Sana Bou Antoun
Doctorante à Paris‒IV Sorbonne Université
icon-calendar Mardi 10 novembre 2020
Les études occidentales sur le Coran ont une histoire très ancienne, qui remonte au 12ᵉ siècle, et qu’il est important d’étudier afin de mieux comprendre les enjeux de la situation actuelle. Consistant principalement en des exercices de traduction s’accompagnant de commentaires dans lesquels s’entremêlent remarques philologiques poussées et contenu polémique, elles témoignent de la relation ambivalente existant entre Ouest et Est et partant, entre les sémitisants européens et le Coran.

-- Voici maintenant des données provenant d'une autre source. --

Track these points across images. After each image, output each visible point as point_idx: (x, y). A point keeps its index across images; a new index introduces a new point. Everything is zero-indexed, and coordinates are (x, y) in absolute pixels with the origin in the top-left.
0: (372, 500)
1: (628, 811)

Plusieurs facteurs ont déclenché l’intérêt des savants en Europe au Moyen Âge pour le Coran. Certains ont tout d’abord considéré que la langue arabe pourrait leur servir à mieux comprendre l’hébreu et les autres langues sémitiques. D’autres avaient un projet d’évangélisation des musulmans. Et d’autres enfin voulaient mieux comprendre l’islam, qu’ils analysaient spontanément comme une hérésie chrétienne.
Si avant le 12ᵉ siècle, le Coran ne nous était connu qu’à travers le regard des chrétiens orientaux, la traduction latine de Robert de Ketton en 1143 a donné un accès direct au texte aux savants occidentaux. Utilisant une élégante langue latine biblique, et s’appuyant sur les commentaires classiques, tel que celui d’al-Ṭabarī (m. 310/923), la traduction de Robert de Ketton entend certes réfuter le Coran, mais en le prenant au sérieux.
La situation change au 14ᵉ siècle avec les savants humanistes de la Renaissance, qui sont dans un rapport conflictuel avec l’Empire ottoman, et qui insistent plus sur la dimension politique de la figure du Prophète Muḥammad que sur son message éthique et eschatologique. Les humanistes relèguent aussi l’arabe au second plan derrière l’hébreu. Les premières traductions en langues vernaculaires européennes sont éditées.
L’anticléricalisme et l’antichristianisme des 17ᵉ et 18ᵉ siècles en Europe ont ensuite eu tendance à présenter l’islam comme une religion plus rationnelle que le christianisme. Quant à la position dominante de l’hébreu dans les études sémitiques, elle a été confortée par le protestantisme.
Comme l’écrit John Tolan, les études coraniques en Occident ont avant tout servi de miroir à la tradition intellectuelle européenne, reflétant ses propres questions, préoccupations et débats internes sur les questions bibliques et religieuses en général.